Start of RECORD SET

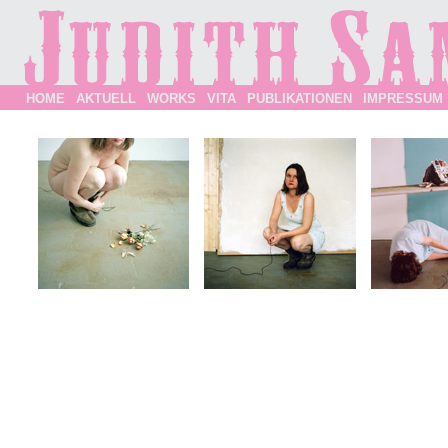
HOME
AKTUELL
WORKS
VITA
PUBLIKATIONEN
IMPRESSUM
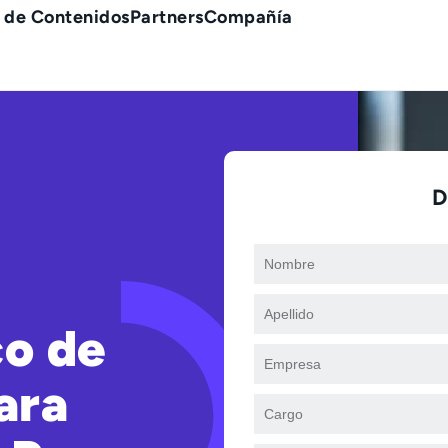
 de Contenidos
Partners
Compañía
D
o de
ara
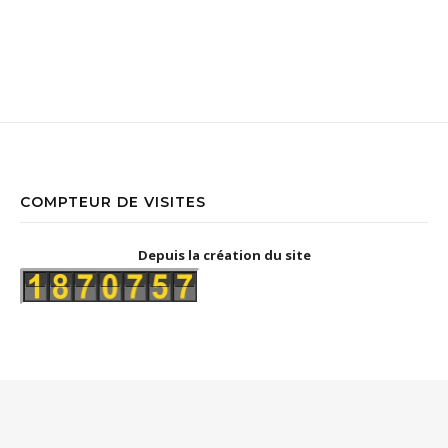
COMPTEUR DE VISITES
Depuis la création du site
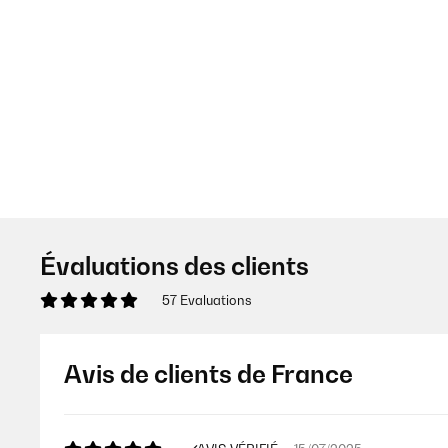
Évaluations des clients
57 Evaluations
Avis de clients de France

End of RECORD SET

### PROBLEM DETAILS
Every entry should be returned exactly as written, minus the pictures.

### RESPONSE TO THIS EXERCISE
HOME
AKTUELL
WORKS
VITA
PUBLIKATIONEN
IMPRESSUM
 de Contenidos
Partners
Compañía
D
o de
ara
COMPTEUR DE VISITES
Depuis la création du site
Évaluations des clients
57 Evaluations
Avis de clients de France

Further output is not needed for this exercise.